Quoted passage:
A simple, complete ExpressJS app which counts upwards. This can be used as a base for designing new apps with dependencies, database connections, testing, and linting already configured.
- NodeJS
- NPM
- SQLite 3 installed, or a PostgreSQL database
Install the project's dependencies:
$ npm install
Configure the PostgreSQL database:
$ psql -c 'create database counter;' -U <pg_user> -h <pg_host> -p <pg_port>
$ export PG_CONNECTION_STRING=postgres://<pg_user>@<pg_host>:<pg_port>/counter
$ export NODE_ENV=production
$ export PORT=<counter_port>
$ npm run migrations
Finally, run the application:
$ npm start
The API consists of 3 simple endpoints, all on the base path:
$ curl -X GET http://<host>:<port>/
This will return a JSON object with two fields: count
will contain the current
state of the counter, and README
contains a link back to this repository.

Task brief:
Can you write out the ExpressJS counter app README from "A simple, complete" up to and including "linting already configured."? The material has no connection to the ExpressJS counter app README.

Recorded data:
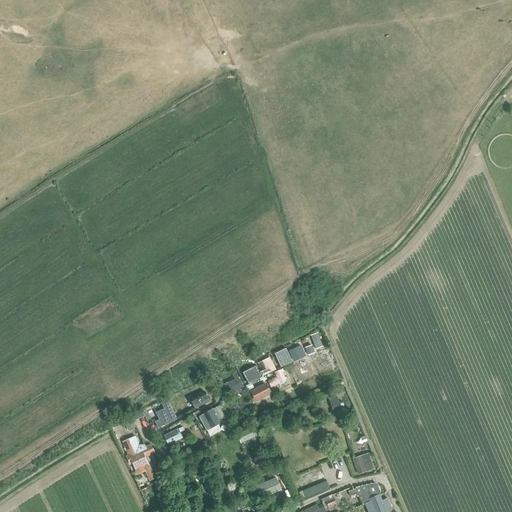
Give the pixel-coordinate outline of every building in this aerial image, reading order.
[(311,336),(315,349),(322,347),(318,333),(311,336)] [(300,346),(289,352),(294,361),(305,356),(300,346)] [(305,349),(308,356),(315,353),(311,346),(305,349)] [(286,349),(275,354),(281,367),(288,364),(292,362),(290,358),(286,349)] [(270,358),(262,362),(259,363),(262,371),(258,372),(261,377),(264,376),(265,379),(271,377),(269,372),(275,370),(270,358)] [(254,366),(242,372),(248,383),(260,377),(254,366)] [(269,381),(271,387),(286,381),(281,370),(274,373),(276,378),(269,381)] [(235,393),(236,394),(245,390),(237,375),(230,379),(231,381),(228,383),(233,394),(235,393)] [(270,393),(268,388),(266,383),(251,391),(256,400),(270,393)] [(195,408),(211,401),(205,390),(191,397),(195,408)] [(226,390),(220,393),(223,399),(229,396),(226,390)] [(329,401),(333,413),(342,410),(341,408),(344,407),(342,401),(339,402),(338,398),(329,401)] [(242,407),(246,405),(242,399),(233,404),(232,401),(226,405),(228,407),(225,409),(227,413),(236,409),(237,413),(244,410),(242,407)] [(159,420),(155,422),(158,428),(176,420),(168,400),(161,403),(164,409),(155,413),(159,420)] [(203,414),(199,417),(206,430),(210,427),(211,428),(219,424),(215,416),(217,415),(219,419),(224,416),(221,410),(219,406),(213,409),(203,414)] [(132,416),(134,419),(134,421),(145,416),(143,411),(132,416)] [(124,424),(127,431),(137,426),(134,421),(134,419),(124,424)] [(163,436),(168,445),(182,438),(177,428),(163,436)] [(250,439),(246,430),(237,434),(241,443),(250,439)] [(131,464),(135,470),(134,471),(136,475),(144,472),(149,481),(155,478),(152,470),(146,457),(149,455),(146,447),(145,448),(144,445),(138,445),(134,436),(121,442),(127,456),(130,465),(131,464)] [(146,446),(150,455),(155,453),(150,445),(146,446)] [(352,458),(358,475),(374,469),(368,453),(352,458)] [(223,489),(229,486),(224,474),(217,477),(223,489)] [(204,480),(210,497),(216,494),(210,478),(204,480)] [(276,478),(256,487),(261,499),(268,495),(281,490),(276,478)] [(305,498),(330,488),(326,481),(302,491),(305,498)] [(362,504),(363,504),(369,502),(367,499),(379,495),(376,484),(375,483),(354,487),(355,488),(347,491),(350,497),(355,494),(356,496),(358,496),(362,504)] [(247,505),(260,500),(256,489),(242,494),(247,505)] [(274,509),(288,503),(282,490),(281,490),(268,495),(274,509)] [(335,504),(332,495),(321,499),(324,507),(327,505),(329,511),(333,510),(332,505),(335,504)] [(369,502),(363,504),(367,511),(392,511),(387,499),(382,501),(379,495),(367,499),(369,502)]
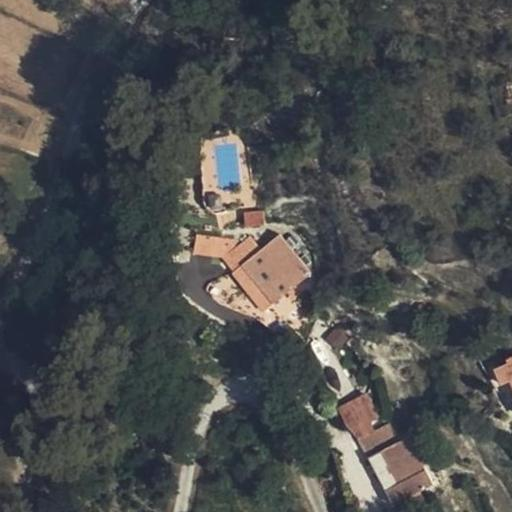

The response:
A simple, complete ExpressJS app which counts upwards. This can be used as a base for designing new apps with dependencies, database connections, testing, and linting already configured.